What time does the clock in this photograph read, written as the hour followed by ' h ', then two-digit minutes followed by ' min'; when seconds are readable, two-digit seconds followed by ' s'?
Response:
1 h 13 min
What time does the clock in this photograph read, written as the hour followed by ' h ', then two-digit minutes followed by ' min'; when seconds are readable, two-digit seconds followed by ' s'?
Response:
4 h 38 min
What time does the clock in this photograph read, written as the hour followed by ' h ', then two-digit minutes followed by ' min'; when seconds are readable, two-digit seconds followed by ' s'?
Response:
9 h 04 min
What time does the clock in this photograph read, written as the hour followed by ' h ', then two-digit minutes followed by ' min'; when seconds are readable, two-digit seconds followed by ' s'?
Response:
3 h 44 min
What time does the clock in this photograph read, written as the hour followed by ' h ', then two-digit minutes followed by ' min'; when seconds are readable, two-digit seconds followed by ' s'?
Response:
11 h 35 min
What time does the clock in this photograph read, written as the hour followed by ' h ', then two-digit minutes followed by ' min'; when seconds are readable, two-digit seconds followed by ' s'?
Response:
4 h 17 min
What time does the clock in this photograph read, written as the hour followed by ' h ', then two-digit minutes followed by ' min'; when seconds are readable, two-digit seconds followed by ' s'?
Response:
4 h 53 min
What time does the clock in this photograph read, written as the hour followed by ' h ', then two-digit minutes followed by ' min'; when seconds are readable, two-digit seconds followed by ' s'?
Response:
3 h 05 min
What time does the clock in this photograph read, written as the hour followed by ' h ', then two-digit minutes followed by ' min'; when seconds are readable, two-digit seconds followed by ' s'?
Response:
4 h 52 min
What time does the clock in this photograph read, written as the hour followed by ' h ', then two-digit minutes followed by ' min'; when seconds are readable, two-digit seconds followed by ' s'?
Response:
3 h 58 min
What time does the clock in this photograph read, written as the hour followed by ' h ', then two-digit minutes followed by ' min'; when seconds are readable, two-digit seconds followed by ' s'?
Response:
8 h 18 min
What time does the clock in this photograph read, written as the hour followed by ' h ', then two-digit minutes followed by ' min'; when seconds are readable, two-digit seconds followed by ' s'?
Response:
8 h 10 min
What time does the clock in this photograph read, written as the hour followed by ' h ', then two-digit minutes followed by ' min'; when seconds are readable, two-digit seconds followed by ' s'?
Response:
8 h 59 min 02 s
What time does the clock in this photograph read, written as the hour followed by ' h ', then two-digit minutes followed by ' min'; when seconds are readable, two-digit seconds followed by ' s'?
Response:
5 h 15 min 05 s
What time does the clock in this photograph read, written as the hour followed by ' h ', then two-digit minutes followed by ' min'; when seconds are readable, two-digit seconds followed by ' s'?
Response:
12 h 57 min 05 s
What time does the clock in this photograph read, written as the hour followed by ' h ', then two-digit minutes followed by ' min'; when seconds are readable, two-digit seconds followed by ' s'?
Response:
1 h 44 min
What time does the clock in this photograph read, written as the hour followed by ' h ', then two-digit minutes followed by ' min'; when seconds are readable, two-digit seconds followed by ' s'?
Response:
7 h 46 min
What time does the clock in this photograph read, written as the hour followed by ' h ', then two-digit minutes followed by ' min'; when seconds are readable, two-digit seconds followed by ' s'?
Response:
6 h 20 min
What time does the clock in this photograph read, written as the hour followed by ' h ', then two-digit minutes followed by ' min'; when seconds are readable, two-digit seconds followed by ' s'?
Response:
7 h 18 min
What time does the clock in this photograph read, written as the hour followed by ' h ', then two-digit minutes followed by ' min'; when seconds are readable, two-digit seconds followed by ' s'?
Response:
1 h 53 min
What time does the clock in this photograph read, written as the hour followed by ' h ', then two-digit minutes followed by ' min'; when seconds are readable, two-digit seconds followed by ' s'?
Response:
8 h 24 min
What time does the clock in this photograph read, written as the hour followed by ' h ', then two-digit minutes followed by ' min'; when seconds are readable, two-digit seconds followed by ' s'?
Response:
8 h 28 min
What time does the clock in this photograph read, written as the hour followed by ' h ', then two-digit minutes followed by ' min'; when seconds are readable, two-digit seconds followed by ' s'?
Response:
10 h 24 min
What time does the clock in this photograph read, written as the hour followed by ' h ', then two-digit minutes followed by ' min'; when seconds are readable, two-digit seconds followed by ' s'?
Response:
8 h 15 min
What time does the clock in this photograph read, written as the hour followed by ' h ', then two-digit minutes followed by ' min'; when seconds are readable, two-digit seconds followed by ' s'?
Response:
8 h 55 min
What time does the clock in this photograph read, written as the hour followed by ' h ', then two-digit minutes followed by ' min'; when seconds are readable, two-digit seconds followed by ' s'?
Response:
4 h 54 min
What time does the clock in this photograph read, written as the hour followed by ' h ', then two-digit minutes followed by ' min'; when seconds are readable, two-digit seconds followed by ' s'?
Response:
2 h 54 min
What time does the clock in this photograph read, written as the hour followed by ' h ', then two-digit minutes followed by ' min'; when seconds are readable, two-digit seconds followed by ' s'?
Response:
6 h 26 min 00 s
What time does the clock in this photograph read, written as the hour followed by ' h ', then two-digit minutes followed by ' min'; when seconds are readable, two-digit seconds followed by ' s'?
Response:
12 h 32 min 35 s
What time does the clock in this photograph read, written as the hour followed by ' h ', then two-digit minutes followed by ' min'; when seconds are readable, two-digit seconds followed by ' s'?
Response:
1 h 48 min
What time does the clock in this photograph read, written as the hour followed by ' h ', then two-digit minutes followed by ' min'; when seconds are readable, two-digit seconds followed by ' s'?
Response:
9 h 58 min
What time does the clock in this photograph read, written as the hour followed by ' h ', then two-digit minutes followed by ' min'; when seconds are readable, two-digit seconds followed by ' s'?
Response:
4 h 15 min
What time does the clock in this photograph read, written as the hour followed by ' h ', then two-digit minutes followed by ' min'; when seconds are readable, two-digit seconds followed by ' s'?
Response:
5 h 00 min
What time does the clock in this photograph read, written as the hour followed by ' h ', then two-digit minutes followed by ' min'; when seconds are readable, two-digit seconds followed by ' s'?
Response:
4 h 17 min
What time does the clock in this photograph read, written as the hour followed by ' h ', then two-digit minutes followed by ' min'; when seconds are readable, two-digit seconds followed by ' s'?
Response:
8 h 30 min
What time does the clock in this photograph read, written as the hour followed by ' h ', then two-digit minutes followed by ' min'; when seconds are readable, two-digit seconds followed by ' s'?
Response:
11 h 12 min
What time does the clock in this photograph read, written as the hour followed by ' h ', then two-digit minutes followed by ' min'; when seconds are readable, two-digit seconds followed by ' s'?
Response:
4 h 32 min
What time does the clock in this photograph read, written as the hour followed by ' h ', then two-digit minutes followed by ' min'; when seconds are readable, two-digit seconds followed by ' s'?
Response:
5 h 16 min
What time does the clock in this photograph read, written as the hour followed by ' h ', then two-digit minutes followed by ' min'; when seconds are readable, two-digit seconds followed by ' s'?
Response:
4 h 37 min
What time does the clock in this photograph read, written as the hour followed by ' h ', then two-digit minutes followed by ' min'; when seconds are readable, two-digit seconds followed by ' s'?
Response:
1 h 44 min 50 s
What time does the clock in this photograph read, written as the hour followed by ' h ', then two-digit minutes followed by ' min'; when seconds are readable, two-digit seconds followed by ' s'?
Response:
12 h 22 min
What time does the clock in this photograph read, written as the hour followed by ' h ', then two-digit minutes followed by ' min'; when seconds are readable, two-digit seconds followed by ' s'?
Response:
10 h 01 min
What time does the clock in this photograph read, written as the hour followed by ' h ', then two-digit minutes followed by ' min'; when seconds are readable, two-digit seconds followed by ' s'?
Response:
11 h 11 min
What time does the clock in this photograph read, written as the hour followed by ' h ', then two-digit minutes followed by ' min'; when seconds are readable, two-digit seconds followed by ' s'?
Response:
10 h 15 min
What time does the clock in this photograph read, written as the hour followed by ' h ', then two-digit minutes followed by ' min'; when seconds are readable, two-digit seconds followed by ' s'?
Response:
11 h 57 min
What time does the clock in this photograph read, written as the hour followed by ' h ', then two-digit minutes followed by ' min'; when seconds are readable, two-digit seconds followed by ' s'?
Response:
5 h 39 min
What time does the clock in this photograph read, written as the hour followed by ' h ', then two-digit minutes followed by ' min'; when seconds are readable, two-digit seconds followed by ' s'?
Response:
----
■ Exercise task ■
Starting with the first line of the items above and going on through the line that contains "11 h 35 min", with both of those lines included, lay out those lines as a numbered list, leaving out any blank lines.

■ Final answer ■
1. What time does the clock in this photograph read, written as the hour followed by ' h ', then two-digit minutes followed by ' min'; when seconds are readable, two-digit seconds followed by ' s'?
2. Response:
3. 1 h 13 min
4. What time does the clock in this photograph read, written as the hour followed by ' h ', then two-digit minutes followed by ' min'; when seconds are readable, two-digit seconds followed by ' s'?
5. Response:
6. 4 h 38 min
7. What time does the clock in this photograph read, written as the hour followed by ' h ', then two-digit minutes followed by ' min'; when seconds are readable, two-digit seconds followed by ' s'?
8. Response:
9. 9 h 04 min
10. What time does the clock in this photograph read, written as the hour followed by ' h ', then two-digit minutes followed by ' min'; when seconds are readable, two-digit seconds followed by ' s'?
11. Response:
12. 3 h 44 min
13. What time does the clock in this photograph read, written as the hour followed by ' h ', then two-digit minutes followed by ' min'; when seconds are readable, two-digit seconds followed by ' s'?
14. Response:
15. 11 h 35 min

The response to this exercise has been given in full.